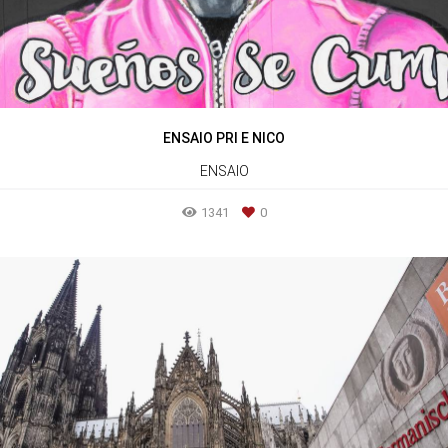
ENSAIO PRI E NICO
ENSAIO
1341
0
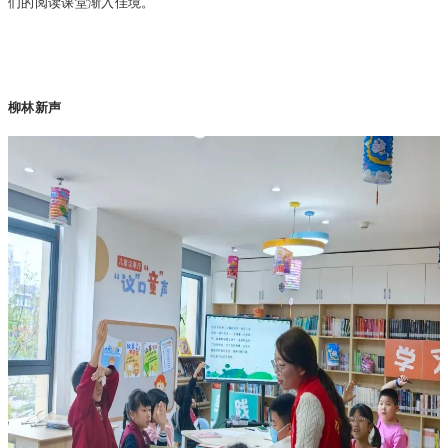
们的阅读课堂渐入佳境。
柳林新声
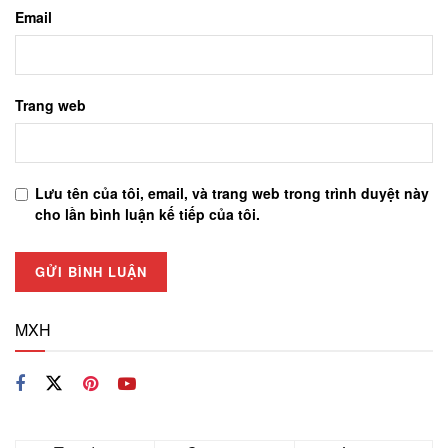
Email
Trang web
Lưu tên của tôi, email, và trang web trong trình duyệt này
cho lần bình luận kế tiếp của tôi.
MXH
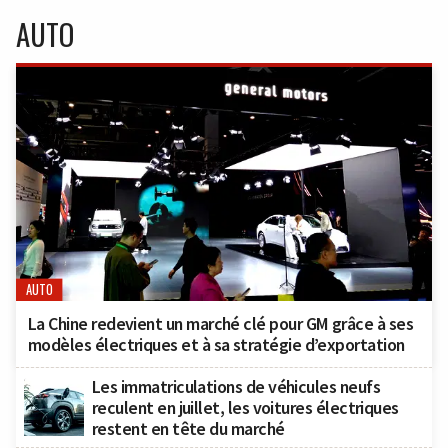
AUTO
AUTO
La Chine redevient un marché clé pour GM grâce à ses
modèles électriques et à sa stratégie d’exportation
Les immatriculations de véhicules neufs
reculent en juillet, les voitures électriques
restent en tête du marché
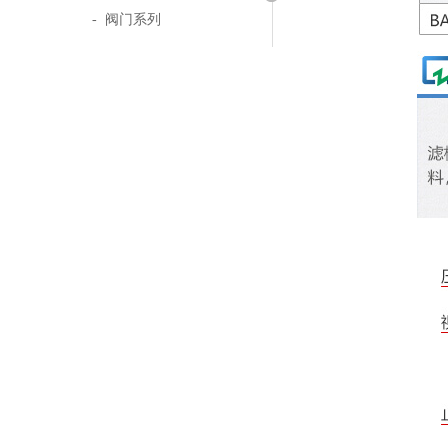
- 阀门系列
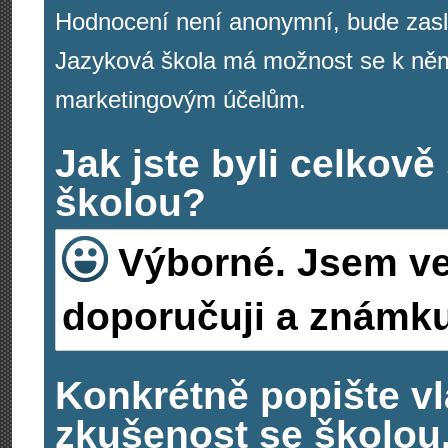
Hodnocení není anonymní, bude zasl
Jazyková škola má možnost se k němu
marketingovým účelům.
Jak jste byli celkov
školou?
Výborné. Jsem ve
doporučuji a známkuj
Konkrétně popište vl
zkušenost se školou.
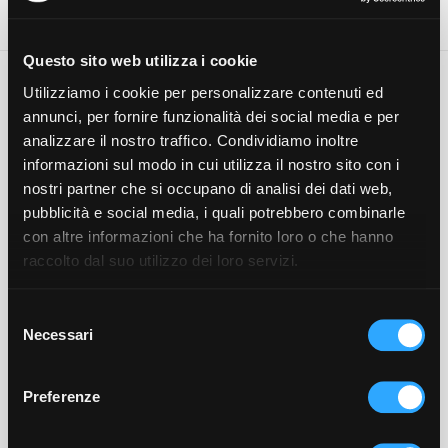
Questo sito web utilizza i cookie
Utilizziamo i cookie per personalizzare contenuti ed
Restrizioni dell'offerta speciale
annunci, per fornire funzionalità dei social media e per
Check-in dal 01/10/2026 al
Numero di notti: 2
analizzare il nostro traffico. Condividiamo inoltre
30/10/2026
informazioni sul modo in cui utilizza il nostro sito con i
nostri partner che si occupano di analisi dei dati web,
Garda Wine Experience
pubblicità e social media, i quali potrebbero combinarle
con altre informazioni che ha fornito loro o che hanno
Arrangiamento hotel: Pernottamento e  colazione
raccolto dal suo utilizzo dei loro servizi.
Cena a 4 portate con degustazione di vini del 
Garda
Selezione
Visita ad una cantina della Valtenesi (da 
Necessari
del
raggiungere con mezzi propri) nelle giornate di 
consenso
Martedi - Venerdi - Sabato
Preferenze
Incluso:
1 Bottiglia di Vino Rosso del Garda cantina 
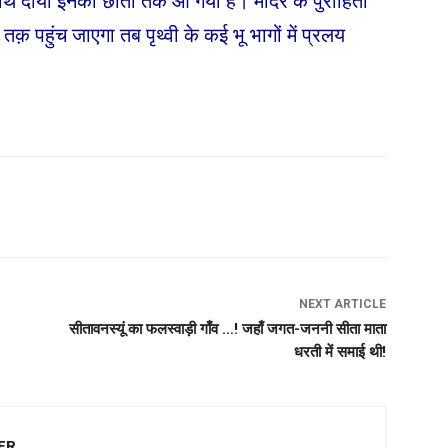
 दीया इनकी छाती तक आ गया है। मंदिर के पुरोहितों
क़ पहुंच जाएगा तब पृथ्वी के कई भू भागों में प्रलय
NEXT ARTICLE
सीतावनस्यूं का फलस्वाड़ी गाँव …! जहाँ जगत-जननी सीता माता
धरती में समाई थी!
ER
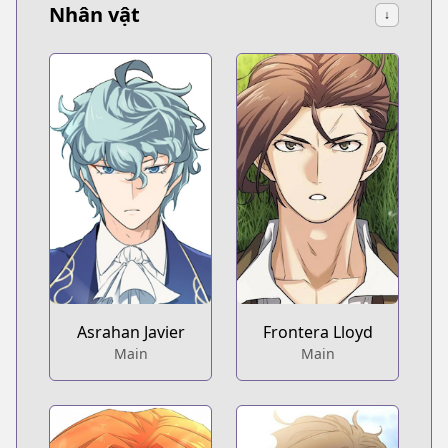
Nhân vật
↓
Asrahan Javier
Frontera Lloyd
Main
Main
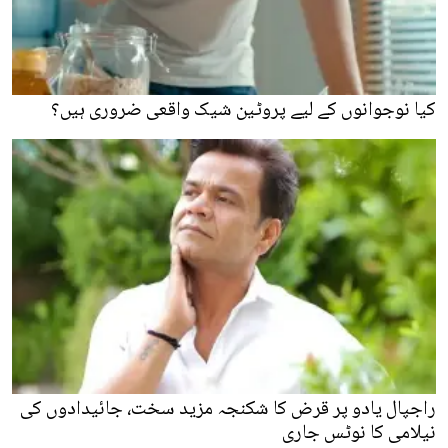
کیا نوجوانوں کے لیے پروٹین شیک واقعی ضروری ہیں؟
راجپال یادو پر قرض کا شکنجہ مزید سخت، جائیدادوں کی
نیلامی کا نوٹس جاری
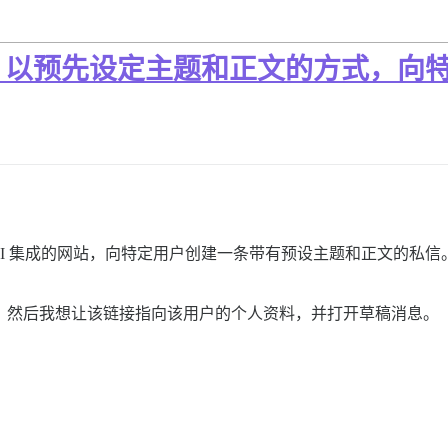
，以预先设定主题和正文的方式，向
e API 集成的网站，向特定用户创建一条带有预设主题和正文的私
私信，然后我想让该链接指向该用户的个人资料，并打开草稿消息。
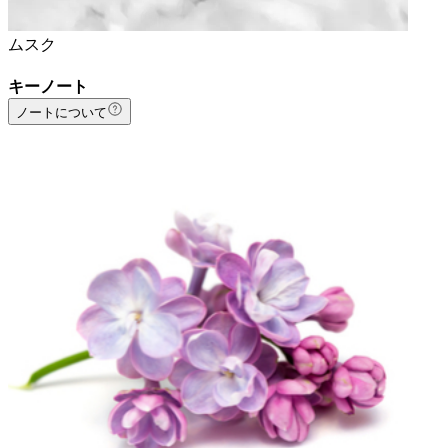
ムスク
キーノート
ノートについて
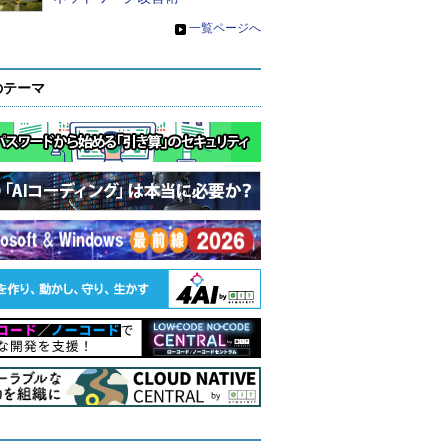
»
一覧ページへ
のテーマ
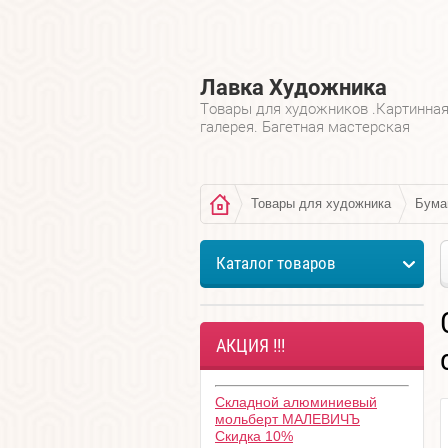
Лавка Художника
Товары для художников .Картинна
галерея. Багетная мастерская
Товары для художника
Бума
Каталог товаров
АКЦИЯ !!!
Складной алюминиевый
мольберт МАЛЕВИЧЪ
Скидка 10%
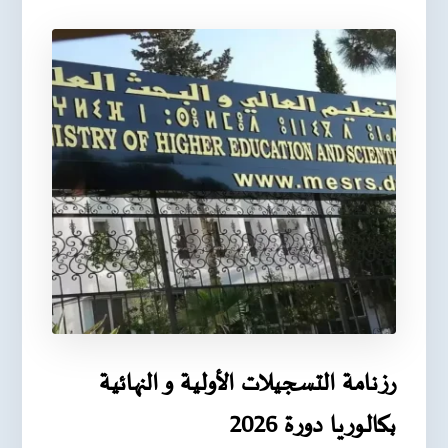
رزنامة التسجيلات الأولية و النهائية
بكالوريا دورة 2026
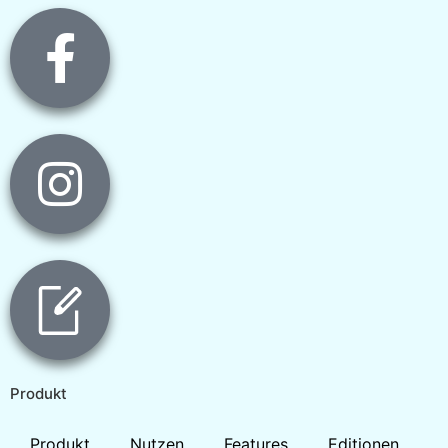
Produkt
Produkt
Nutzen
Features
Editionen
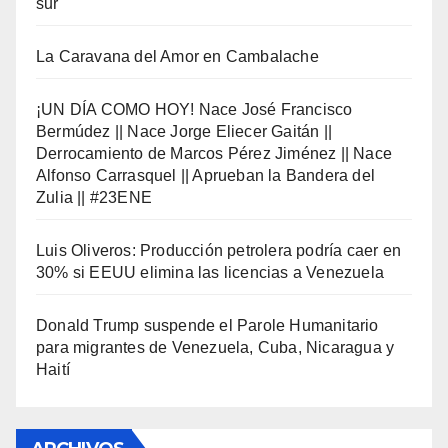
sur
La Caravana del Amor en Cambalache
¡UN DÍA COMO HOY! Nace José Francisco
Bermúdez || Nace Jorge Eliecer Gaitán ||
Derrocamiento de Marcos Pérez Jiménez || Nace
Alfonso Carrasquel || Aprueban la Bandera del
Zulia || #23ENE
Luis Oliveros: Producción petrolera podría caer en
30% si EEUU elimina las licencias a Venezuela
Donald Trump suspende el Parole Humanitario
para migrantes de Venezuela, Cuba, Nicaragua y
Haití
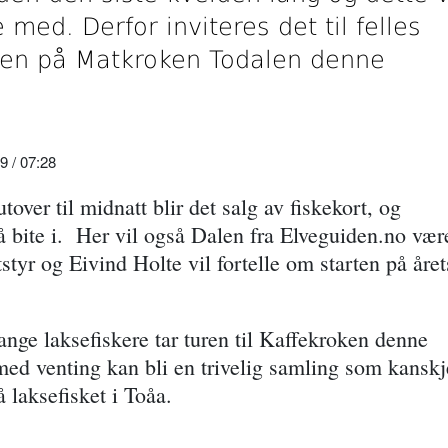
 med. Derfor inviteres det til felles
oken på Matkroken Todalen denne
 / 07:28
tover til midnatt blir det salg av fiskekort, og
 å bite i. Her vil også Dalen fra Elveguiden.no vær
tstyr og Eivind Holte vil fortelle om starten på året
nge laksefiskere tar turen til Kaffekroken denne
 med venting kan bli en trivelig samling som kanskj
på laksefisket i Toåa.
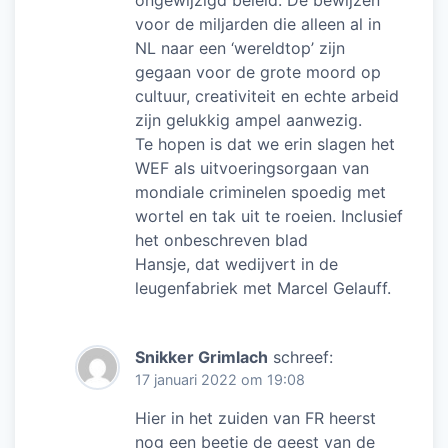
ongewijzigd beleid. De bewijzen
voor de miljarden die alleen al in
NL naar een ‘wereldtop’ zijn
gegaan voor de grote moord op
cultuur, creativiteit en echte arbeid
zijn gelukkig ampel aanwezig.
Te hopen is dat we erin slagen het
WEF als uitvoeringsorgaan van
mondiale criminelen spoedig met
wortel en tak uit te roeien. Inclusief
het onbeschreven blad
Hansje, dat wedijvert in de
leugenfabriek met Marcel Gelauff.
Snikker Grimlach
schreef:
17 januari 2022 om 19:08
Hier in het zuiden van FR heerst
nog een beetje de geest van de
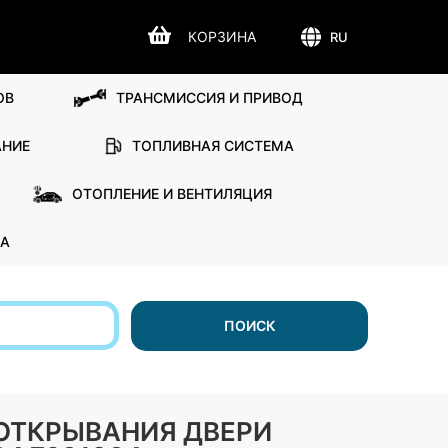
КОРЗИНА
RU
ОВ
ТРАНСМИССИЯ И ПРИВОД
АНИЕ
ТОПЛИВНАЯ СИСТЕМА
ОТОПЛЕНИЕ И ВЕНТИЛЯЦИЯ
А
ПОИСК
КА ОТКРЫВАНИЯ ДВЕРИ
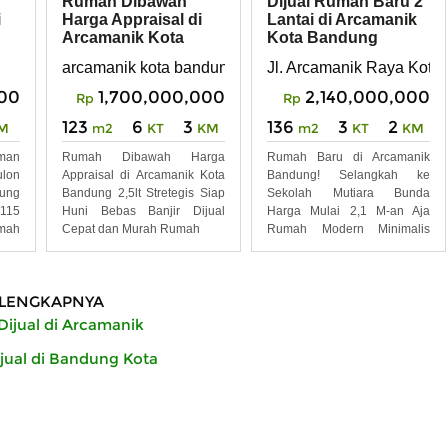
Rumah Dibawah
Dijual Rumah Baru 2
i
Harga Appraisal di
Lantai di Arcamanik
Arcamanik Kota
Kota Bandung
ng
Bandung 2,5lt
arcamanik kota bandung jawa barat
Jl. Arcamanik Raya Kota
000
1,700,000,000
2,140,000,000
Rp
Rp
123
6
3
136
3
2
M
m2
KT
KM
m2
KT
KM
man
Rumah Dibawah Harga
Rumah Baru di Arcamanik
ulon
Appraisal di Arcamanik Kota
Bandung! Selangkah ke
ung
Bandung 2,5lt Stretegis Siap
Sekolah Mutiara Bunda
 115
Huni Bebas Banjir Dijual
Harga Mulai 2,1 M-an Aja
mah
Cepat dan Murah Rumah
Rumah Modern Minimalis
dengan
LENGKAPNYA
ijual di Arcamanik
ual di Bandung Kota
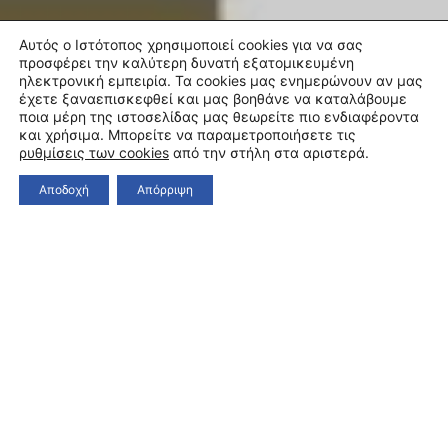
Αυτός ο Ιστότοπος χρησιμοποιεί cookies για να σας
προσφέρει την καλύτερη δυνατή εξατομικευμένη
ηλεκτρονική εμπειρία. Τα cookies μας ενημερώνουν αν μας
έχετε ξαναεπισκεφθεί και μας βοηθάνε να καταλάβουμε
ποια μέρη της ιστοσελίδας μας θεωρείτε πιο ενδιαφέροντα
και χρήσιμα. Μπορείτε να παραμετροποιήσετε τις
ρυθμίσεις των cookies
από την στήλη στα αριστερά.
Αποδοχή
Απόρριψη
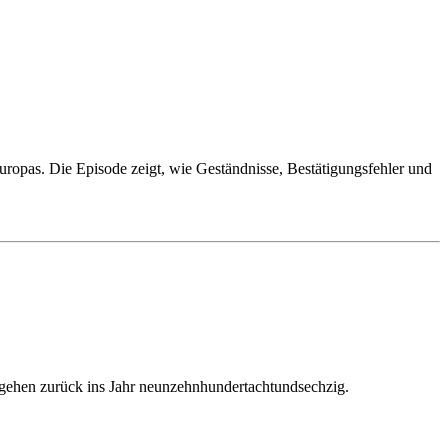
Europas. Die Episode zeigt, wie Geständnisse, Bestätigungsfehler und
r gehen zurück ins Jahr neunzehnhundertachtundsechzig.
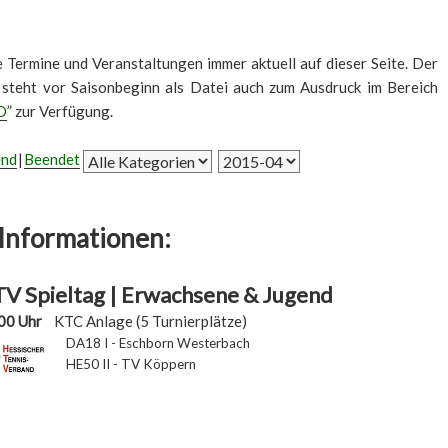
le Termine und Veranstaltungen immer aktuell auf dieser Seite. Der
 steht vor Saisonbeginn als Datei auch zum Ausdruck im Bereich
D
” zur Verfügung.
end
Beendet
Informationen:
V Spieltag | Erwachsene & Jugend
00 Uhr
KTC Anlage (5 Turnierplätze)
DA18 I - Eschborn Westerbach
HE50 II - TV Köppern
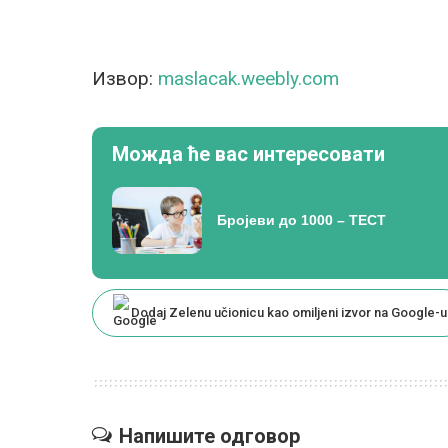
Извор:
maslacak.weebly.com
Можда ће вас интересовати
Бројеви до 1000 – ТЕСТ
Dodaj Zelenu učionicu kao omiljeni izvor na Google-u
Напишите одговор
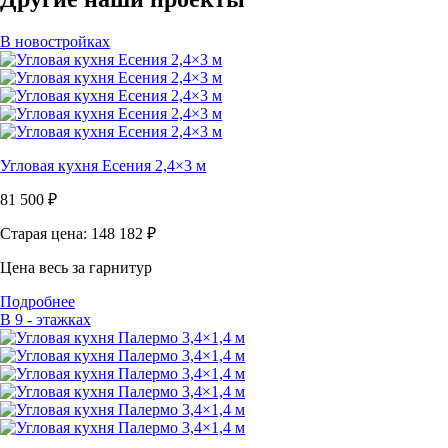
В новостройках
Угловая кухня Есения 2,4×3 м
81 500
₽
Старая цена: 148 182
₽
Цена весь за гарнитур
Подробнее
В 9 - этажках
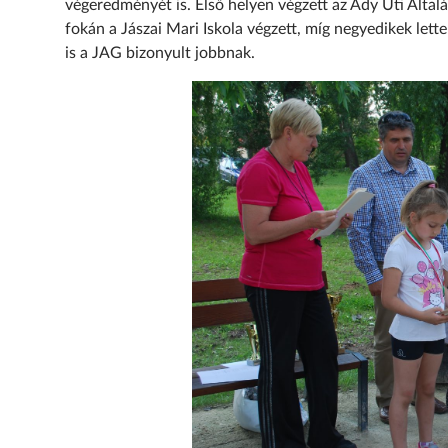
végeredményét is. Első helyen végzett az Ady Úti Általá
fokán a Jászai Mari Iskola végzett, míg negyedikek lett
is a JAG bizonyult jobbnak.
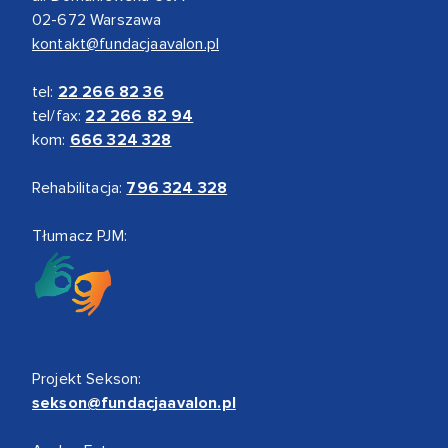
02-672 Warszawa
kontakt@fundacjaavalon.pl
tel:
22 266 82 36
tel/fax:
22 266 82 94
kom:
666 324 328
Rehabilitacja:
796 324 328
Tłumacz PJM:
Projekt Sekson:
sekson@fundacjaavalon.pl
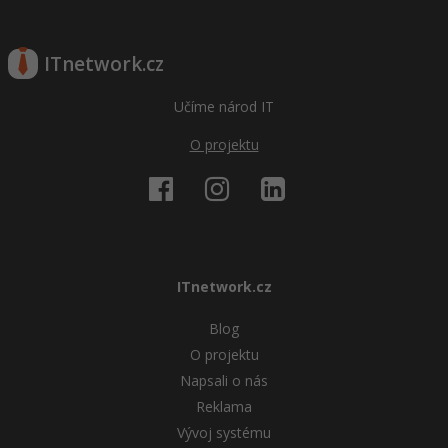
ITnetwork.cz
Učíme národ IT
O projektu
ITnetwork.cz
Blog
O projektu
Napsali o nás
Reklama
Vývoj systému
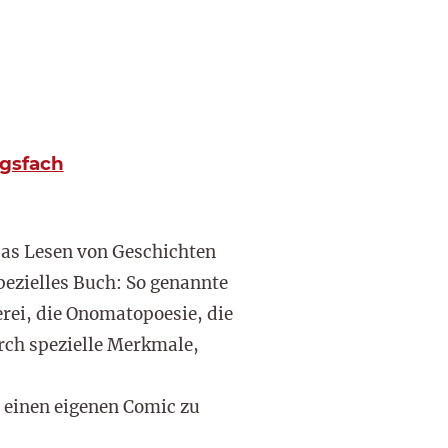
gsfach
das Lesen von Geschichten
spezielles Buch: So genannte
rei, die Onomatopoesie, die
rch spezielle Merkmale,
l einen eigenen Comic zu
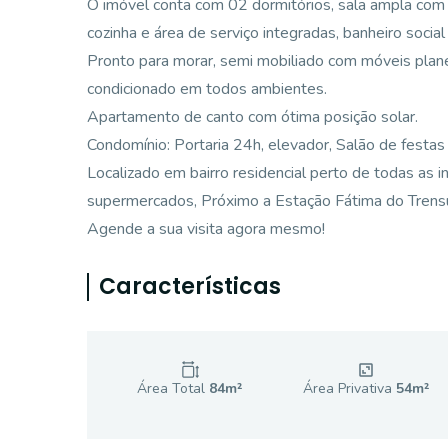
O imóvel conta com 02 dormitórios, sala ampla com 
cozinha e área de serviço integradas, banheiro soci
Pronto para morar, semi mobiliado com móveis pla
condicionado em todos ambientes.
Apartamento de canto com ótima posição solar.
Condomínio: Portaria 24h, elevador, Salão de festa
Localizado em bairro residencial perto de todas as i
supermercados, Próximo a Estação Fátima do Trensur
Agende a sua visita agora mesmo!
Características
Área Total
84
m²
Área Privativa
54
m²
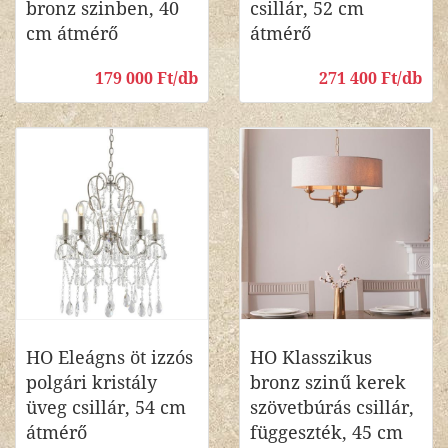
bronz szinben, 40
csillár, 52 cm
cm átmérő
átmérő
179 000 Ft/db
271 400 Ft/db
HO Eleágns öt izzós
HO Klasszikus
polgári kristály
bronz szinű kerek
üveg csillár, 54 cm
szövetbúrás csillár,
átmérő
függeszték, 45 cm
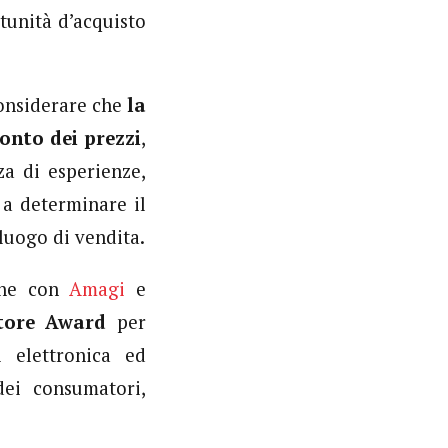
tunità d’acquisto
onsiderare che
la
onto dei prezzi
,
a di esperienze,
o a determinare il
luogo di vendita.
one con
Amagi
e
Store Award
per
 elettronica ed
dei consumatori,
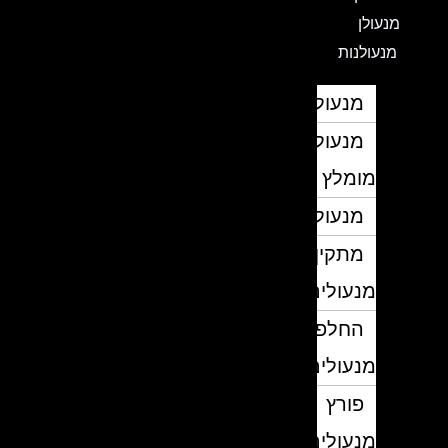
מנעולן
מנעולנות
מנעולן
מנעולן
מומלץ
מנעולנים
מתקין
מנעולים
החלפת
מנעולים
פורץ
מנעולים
—————
- Task:
Your task is to copy only the lines above starting at the one containing "zkušenost se školou." and ending at the one containing "Garda Wine Experience". Copy them exactly, both ends included, and omit the pictures.

- Finished exercise:
zkušenost se školou.
Questo sito web utilizza i cookie
Utilizziamo i cookie per personalizzare contenuti ed
Restrizioni dell'offerta speciale
annunci, per fornire funzionalità dei social media e per
Check-in dal 01/10/2026 al
Numero di notti: 2
analizzare il nostro traffico. Condividiamo inoltre
30/10/2026
informazioni sul modo in cui utilizza il nostro sito con i
nostri partner che si occupano di analisi dei dati web,
Garda Wine Experience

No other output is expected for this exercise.